A Vale publicou a versão 02 da Política Corporativa POL-0043-G, que organiza a gestão de suas empresas e entidades em nove tipologias (de controladas integrais a OJVs/NOJVs e participações minoritárias), define atributos obrigatórios (classificação única, Executivo Responsável, vice-presidência responsável) e fixa alçadas: participações minoritárias fechadas limitadas a US$ 50 mi, orientação de voto com base na exposição e competência exclusiva do Conselho para deliberações acima de US$ 100 mi em entidades não empresariais; além de delegações ao Comitê Executivo para acordos societários até US$ 400 mi. O VP Executivo de Finanças e RI deverá reportar anualmente a aderência ao plano estratégico, movimentos societários e eventuais não conformidades.
Este marco consolida a espinha de governança que habilita a estratégia de portfólio flexível e disciplina de capital da companhia. É a peça que conecta alçadas, accountability e priorização por retorno — o mesmo racional que pautou a redução seletiva do CAPEX 2025 e o guidance granular de vendas. Ao exigir classificação única das investidas, Executivo Responsável e reporte anual do VP de Finanças e RI, a Vale transforma governança societária em ferramenta de alocação de capital e de execução do planejamento, reduzindo assimetrias entre controladas, OJVs e participações minoritárias e fortalecendo a coerência entre orçamento, metas e performance operacional.
Nas OJVs e NOJVs, a política padroniza presença em conselho, planos de influência e a incorporação do business plan ao orçamento da Vale, além de detalhar orientação de voto conforme exposição e Política de Alçadas.

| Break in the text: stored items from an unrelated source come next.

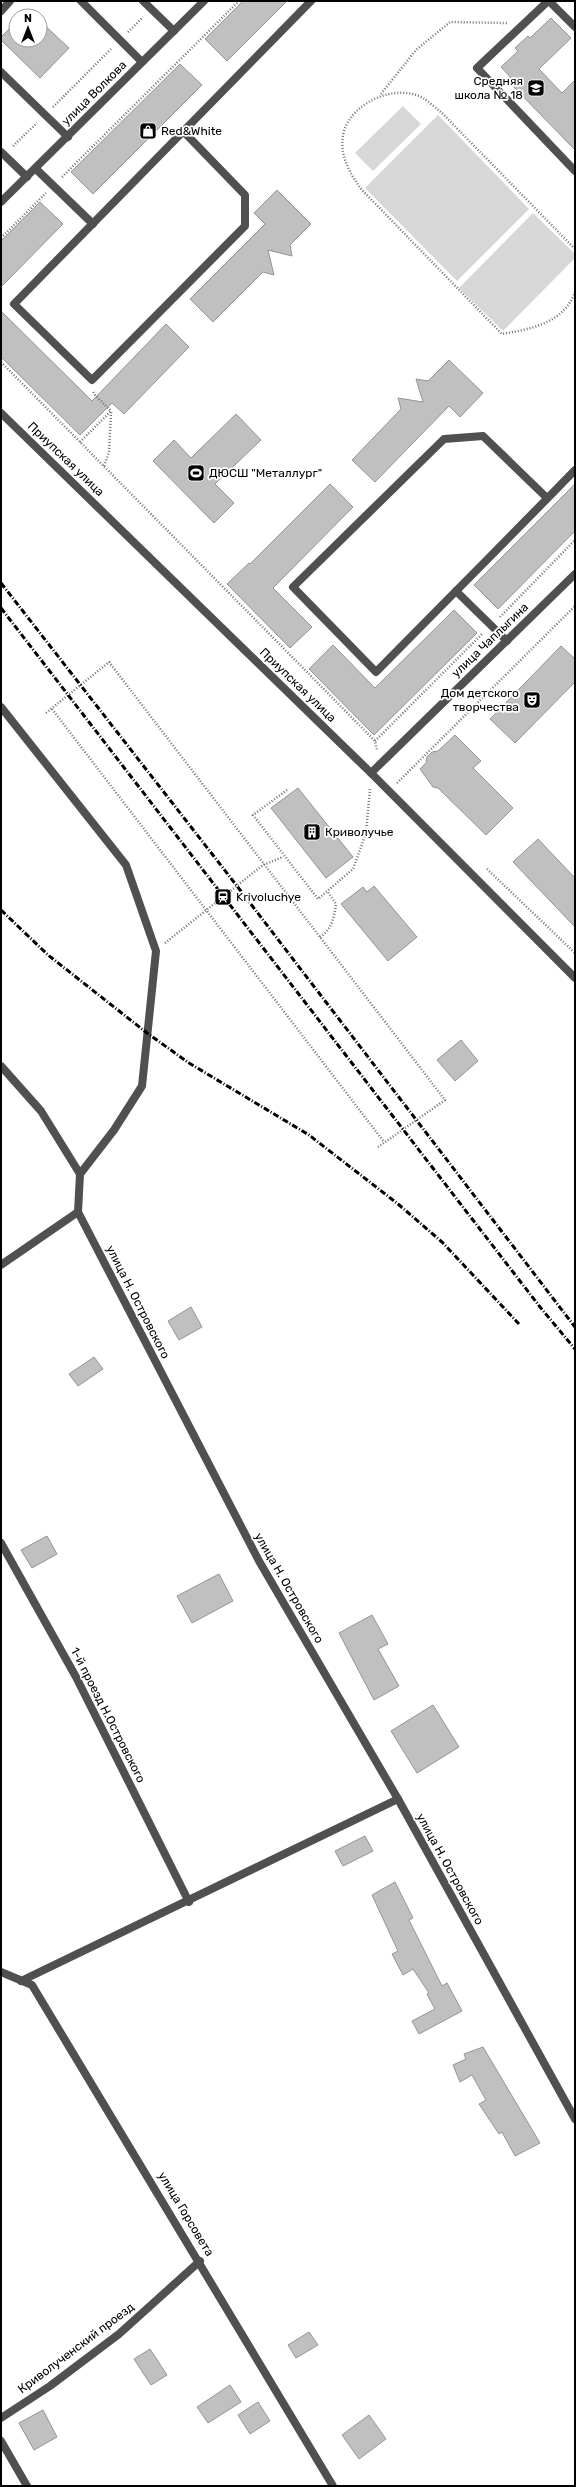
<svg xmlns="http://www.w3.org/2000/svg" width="576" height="2487" font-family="Rubik,sans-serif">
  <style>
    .green { fill: #d7d7d7 }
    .building { fill: #c0c0c0; stroke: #949494 }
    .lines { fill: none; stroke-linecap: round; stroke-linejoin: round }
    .path { stroke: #727272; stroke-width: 2.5; stroke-dasharray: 1 2; stroke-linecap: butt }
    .service { stroke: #505050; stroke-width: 8 }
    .minor { stroke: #505050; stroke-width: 8 }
    .rail { stroke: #000; stroke-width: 3; stroke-dasharray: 6 2 1 2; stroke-linecap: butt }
    .labels { text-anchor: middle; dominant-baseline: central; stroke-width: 3.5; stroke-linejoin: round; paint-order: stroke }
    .poi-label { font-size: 12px; fill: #000; stroke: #fff; text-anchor: start }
    .street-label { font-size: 12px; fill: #000; stroke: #fff }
  </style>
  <rect width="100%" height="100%" fill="#fff"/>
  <!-- green -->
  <g class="green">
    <path d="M403,106L421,124L373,171L355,153Z"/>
    <path d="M438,115L529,209L457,281L365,188Z"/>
    <path d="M533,213L575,254V258L503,331L459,288Z"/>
  </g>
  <!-- building -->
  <g class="building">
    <path d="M243,1H287L227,61L205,39Z"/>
    <path d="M551,18L571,38L539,69L562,93L575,80V150L510,83L513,80L501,67L518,51L515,48L528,36L530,38Z"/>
    <path d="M40,21L69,48L40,78L1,40V37L16,22V40H40Z"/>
    <path d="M180,64L202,85L93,194L71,172Z"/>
    <path d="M277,190L311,224L290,245L292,256L268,250L274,275L263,272L213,322L190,299L265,224L254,213Z"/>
    <path d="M40,202L63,224L1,287V241Z"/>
    <path d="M1,311L92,401L166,324L189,347L124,414L112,403L80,435L1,357Z"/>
    <path d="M449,360L483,393L460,417L449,406L375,482L352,460L401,409L398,398L423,402L416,379L428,381Z"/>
    <path d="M236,414L261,440L215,484L234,503L214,523L153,461L174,440L191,458Z"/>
    <path d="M330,484L353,507L273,588L312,627L290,648L227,584L249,563L250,564Z"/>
    <path d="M575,484V531L498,609L474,585Z"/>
    <path d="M454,610L477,633L374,735L309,669L333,645L375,688Z"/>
    <path d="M561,646L575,659V682L515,743L490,719Z"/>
    <path d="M455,735L481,761L473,768L513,808L486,835L438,788L433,787L420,769L426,763L427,757L432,752L438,751Z"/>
    <path d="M298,788L353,857L326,878L271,808Z"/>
    <path d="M538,839L575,878V927L513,862Z"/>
    <path d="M374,886L417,937L388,961L341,904L363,887L367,892Z"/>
    <path d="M461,1040L478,1061L455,1081L437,1060Z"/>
    <path d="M191,1307L202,1327L179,1340L168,1321Z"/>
    <path d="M94,1357L103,1369L78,1386L69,1374Z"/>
    <path d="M47,1536L57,1554L32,1568L21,1550Z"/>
    <path d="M219,1574L233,1601L192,1623L177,1596Z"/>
    <path d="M372,1615L388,1644L378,1649L399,1686L374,1700L339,1633Z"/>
    <path d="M433,1705L459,1747L417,1773L391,1731Z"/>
    <path d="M365,1836L373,1851L343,1866L335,1851Z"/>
    <path d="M395,1882L413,1918L409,1920L442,1986L447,1983L462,2011L419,2034L412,2021L435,2009L427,1994L429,1993L413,1969L403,1975L392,1954L398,1951L372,1895Z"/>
    <path d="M483,2047L540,2143L515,2156L502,2132L499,2134L479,2104L486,2100L472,2075L460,2082L453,2065L466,2059L464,2054Z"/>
    <path d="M309,2332L318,2345L296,2358L288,2345Z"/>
    <path d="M150,2349L167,2375L151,2385L134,2359Z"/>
    <path d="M230,2385L241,2402L208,2423L197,2407Z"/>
    <path d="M258,2402L270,2421L250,2434L238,2415Z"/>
    <path d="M43,2410L57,2437L34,2450L19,2423Z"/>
    <path d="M369,2415L386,2439L359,2459L342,2435Z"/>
  </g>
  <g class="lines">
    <!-- path -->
    <g class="path">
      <path d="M128,32L143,17"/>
      <path d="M381,94L416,50L450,22L507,23"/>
      <path d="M53,107L112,48"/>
      <path d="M13,146L37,123"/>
      <path d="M62,177L239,1"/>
      <path d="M1,238L46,193"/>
      <path d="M575,249L442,113C436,108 429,102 423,98C396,83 353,102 344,131C338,153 349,173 362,190L502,334C531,329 564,323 575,292"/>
      <path d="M1,362L375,741L377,750"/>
      <path d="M80,442L111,411L94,394L93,391"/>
      <path d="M104,466L109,452L111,412"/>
      <path d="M500,617L575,540"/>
      <path d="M52,709L384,1142"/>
      <path d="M46,713L109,662L445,1100L378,1147"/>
      <path d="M375,741L482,634"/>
      <path d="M397,783L575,606"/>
      <path d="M287,790L253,815L318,899L353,869L366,833L370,789"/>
      <path d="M487,869L575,953"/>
      <path d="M320,937C332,929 334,918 336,904L328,892"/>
      <path d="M165,943L263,865L283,857"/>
    </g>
    <!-- service -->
    <g class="service">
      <path d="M81,1L142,62"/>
      <path d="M143,1L174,31"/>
      <path d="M548,1L477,68L575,171"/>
      <path d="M549,1L575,27"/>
      <path d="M1,11L10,1"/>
      <path d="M1,72L68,137"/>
      <path d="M183,131L245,195V226L92,380L14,304L311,1"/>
      <path d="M1,152L27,177"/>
      <path d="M36,169L93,224"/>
      <path d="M547,498L483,436L444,439L293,587L376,672C442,605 509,538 575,470"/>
      <path d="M456,591L507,641"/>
    </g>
    <!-- minor -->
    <g class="minor">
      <path d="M1,202L204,1"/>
      <path d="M1,413L371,773L575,978"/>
      <path d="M1,707L126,865L156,951L142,1086L114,1130L80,1174"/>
      <path d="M371,773L575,574"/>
      <path d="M1,1066L41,1111L80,1174L78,1212L259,1561L398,1799L575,2119"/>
      <path d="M1,1265L78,1212"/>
      <path d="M1,1543L76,1677L189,1902"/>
      <path d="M1,1972L32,1985L333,2486"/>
      <path d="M21,1981L398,1799"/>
      <path d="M1,2418L50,2386L119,2334L200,2261"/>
      <path d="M1,2441L27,2486"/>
    </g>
    <!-- rail -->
    <g class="rail">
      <path d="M1,583L237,886L575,1327"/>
      <path d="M1,608L540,1307L575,1349"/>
      <path d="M1,910L48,955L147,1033L189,1063L309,1135L398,1204L442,1242L519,1324"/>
    </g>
  </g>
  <!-- icons -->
  <defs>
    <g id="school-square" transform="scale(0.9)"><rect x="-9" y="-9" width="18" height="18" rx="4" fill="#000" stroke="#fff"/><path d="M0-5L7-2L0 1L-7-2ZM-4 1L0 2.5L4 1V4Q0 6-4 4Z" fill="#fff"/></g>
    <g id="shop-square" transform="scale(0.9)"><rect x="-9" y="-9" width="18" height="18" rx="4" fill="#000" stroke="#fff"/><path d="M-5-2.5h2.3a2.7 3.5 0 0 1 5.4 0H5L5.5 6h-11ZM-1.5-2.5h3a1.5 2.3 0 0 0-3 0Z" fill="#fff"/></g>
    <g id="stadium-square" transform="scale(0.9)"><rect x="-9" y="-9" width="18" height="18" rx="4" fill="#000" stroke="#fff"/><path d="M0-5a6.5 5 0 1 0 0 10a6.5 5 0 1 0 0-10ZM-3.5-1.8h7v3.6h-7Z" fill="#fff"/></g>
    <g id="theatre-square" transform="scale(0.9)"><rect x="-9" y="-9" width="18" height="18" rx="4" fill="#000" stroke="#fff"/><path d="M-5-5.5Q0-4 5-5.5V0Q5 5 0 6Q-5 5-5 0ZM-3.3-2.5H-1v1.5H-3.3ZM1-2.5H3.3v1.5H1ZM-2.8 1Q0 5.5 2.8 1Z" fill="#fff"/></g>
    <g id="building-square" transform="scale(0.9)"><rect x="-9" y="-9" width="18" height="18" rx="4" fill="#000" stroke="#fff"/><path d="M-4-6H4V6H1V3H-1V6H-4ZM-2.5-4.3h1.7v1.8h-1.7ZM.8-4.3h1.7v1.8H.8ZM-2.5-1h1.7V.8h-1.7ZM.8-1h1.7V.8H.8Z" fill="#fff"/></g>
    <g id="station-square" transform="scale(0.9)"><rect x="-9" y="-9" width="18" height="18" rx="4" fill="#000" stroke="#fff"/><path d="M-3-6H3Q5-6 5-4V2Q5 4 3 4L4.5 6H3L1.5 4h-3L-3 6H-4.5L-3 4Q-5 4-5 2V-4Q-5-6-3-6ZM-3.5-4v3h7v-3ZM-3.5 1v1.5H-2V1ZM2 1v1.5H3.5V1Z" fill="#fff"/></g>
  </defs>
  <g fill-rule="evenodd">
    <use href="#school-square" x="536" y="88"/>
    <use href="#shop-square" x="148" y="131"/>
    <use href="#stadium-square" x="196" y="473"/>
    <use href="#theatre-square" x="532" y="700"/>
    <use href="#building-square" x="312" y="832"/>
    <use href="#station-square" x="223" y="897"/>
  </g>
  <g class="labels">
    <!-- poi labels -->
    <g class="poi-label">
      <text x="523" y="81" text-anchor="end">Средняя<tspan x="523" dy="14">школа № 18</tspan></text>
      <text x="161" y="131">Red&amp;White</text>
      <text x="209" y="473">ДЮСШ "Металлург"</text>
      <text x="519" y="693" text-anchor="end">Дом детского<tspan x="519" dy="14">творчества</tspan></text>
      <text x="325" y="832">Криволучье</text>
      <text x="236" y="897">Krivoluchye</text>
    </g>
    <!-- street labels -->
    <g class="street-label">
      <text transform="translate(94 93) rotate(-45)">улица Волкова</text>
      <text transform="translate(66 459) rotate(44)">Приупская улица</text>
      <text transform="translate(490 640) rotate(-44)">улица Чаплыгина</text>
      <text transform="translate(298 685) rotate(44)">Приупская улица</text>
      <text transform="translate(138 1302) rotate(63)">улица Н. Островского</text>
      <text transform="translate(289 1588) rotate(60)">улица Н. Островского</text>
      <text transform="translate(108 1715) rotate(63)">1-й проезд Н.Островского</text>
      <text transform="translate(450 1869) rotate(61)">улица Н. Островского</text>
      <text transform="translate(186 2214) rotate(59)">улица Горсовета</text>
      <text transform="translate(76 2348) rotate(-37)">Криволученский проезд</text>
    </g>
  </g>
  <!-- border -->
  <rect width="576" height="2487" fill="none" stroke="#000000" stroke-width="4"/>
  <!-- north arrow -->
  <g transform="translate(28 28)"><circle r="19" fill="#ffffff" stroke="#999999"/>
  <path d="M0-3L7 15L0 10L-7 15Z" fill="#000000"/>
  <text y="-6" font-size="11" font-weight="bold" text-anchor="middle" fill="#000000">N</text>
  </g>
</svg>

Esse desenho dialoga diretamente com a formação da joint venture na Aliança Energia com energia renovável competitiva e contratos em USD, ao reforçar que parcerias estratégicas devem ter governança ativa, integração de planejamento e critérios claros para deliberações relevantes. Na prática, reduzir a volatilidade de um insumo crítico (energia) em operações eletrointensivas e atrelar decisões societárias a limites de materialidade aumenta previsibilidade de caixa, melhora o hedge natural em dólar e eleva a qualidade do risco percebido por credores e investidores.
Ao avocar indicações de agentes de governança em entidades materiais (MRS, VLI, Samarco, Fundação Vale, Fundação Renova, Vale Base Metals, Vale Canada, Salobo, Onça Puma e PTVI), o Conselho dá sinal inequívoco de que ativos e instituições críticas terão supervisão reforçada. Isso se alinha ao avanço recente em gestão de riscos socioambientais e transparência, cuja convergência foi detalhada no webinar ESG que mostrou progresso em reparação, segurança de barragens e clima. Em conjunto, a nova política transforma governança societária em alavanca de execução: sustenta a previsibilidade operacional, protege a disciplina de capital e cria um fio condutor entre estratégia, decisões de voto e entrega de projetos, reduzindo o prêmio de risco e favorecendo a captura de valor por qualidade.